Conforme já foi mencionado a Rota Histórica das Linhas de Torres é um projecto intermunicipal (das Câmaras de Arruda dos Vinhos, Loures, Mafra, Sobral de Monte Agraço, Torres Vedras e Vila Franca de Xira), integrado, de salvaguarda, investigação, restauro e valorização do denominado Sistema Defensivo a Norte de Lisboa, mais conhecido por Linhas de Torres Vedras [1] . Este conjunto foi edificado na conjuntura das Guerras Peninsulares e com o propósito de travar a 3ª Invasão Francesa, mais concretamente para a defesa do porto de Lisboa e da capital do reino. Partindo de um património histórico-militar várias estruturas foram intervencionadas e musealizadas, com o intuito de serem inseridas em circuitos de visita intermunicipais e articulados em rede, por sua vez apoiados em centros de interpretação ao longo de um vasto território [2] . Esta Rota oferece também uma grande rota pedestre, o GR30, que possibilita uma visita pedonal às duas linhas de fortificações. Tal como no passado estes locais estratégicos são observatórios de paisagem e a sua fruição permite ao visitante abranger muitas outras valências que ultrapassam os aspectos históricos.

Com efeito as características da região a norte de Lisboa, nomeadamente o relevo típico da Estremadura, com colinas pouco elevadas intercaladas com vales encaixados, foram potencializadas para criar, entre a 2ª e a 3ª invasões, um sistema defensivo militar singular em todo o mundo, até certo ponto só comparável à Muralha da China ou à Muralha de Adriano. Apresenta-se portanto como um sistema orgânico, articulando em rede mais de uma centena de fortificações de campo, formando uma espécie de sucessão de barreiras defensivas, especialmente a 1ª e a 2ª Linhas, que juntamente com outras obras complementares e com uma política da guerra queimada, procuravam desgastar e por fim obrigar o exército opositor a bater em retirada. Trata-se portanto de um conjunto de obras militares cujo valor não está na sua monumentalidade, nem numa visita a um único imóvel, mas sim precisamente do seu contrário, ou seja, na compreensão de uma estratégia militar de conjunto, onde cada obra singular se enriquece e se valoriza na sua inserção no todo e consequentemente no território.

Assim, esta transformação da paisagem estremenha do século XIX numa paisagem militar fortificada, não só é um valor histórico e patrimonial ao nível da arquitectura militar, como, dadas as implicações europeias do conflito, tem uma dimensão internacional. Uma visão museológica do assunto não pode esquecer este contexto, pois é esta a mensagem maior que nos transmitem estruturas que de monumental têm muito pouco, ou seja, o seu impacto no visitante só resulta se este já tiver (ou lhe for fornecida) uma certa consciência do que foram as Invasões Francesas no seu conjunto. Mesmo tomando em conta a valência paisagística envolvente.

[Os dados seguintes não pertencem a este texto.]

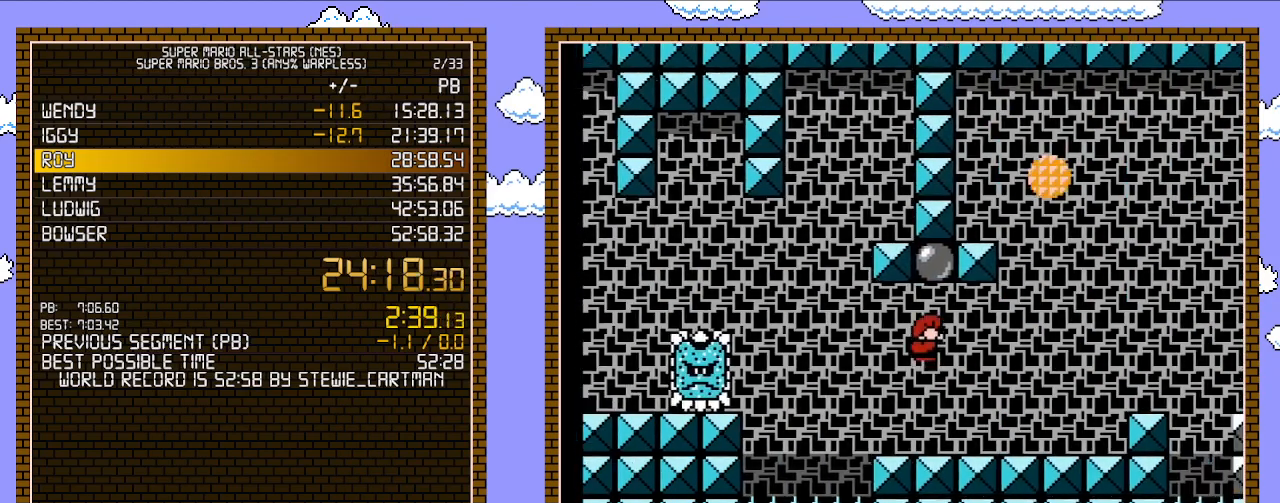
{"buttons": ["A", "B", "DPAD_RIGHT"], "events": [[333, "A", "down"]]}
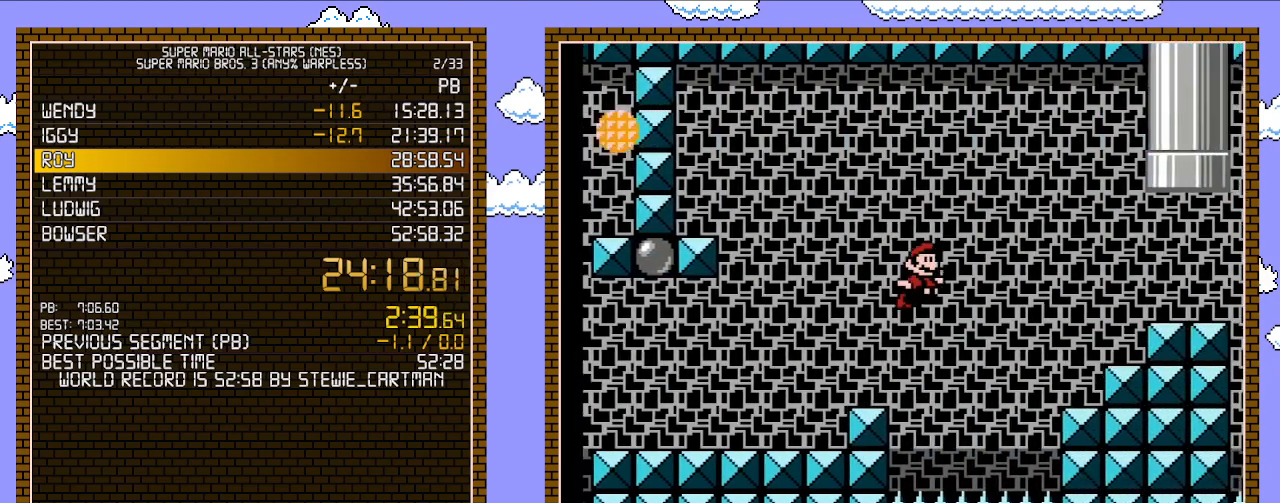
{"buttons": ["B", "DPAD_UP", "DPAD_LEFT"], "events": [[183, "A", "up"], [300, "DPAD_UP", "down"], [333, "DPAD_LEFT", "down"], [333, "DPAD_RIGHT", "up"]]}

Os trabalhos de musealização realizados visaram, entre muitos outros objectivos, compreender o sistema geral das estruturas militares, a relação de simbiose entre a geomorfologia local e a implantação dessas obras militares, a importância da cartografia (saliente-se a cartografia topográfica e temática, a triangulação trigonométrica do território) e do reconhecimento do território, em relação com a visão, o olhar, do militar, e a sua consequente marca no terreno com a construção das Linhas de Defesa de Lisboa.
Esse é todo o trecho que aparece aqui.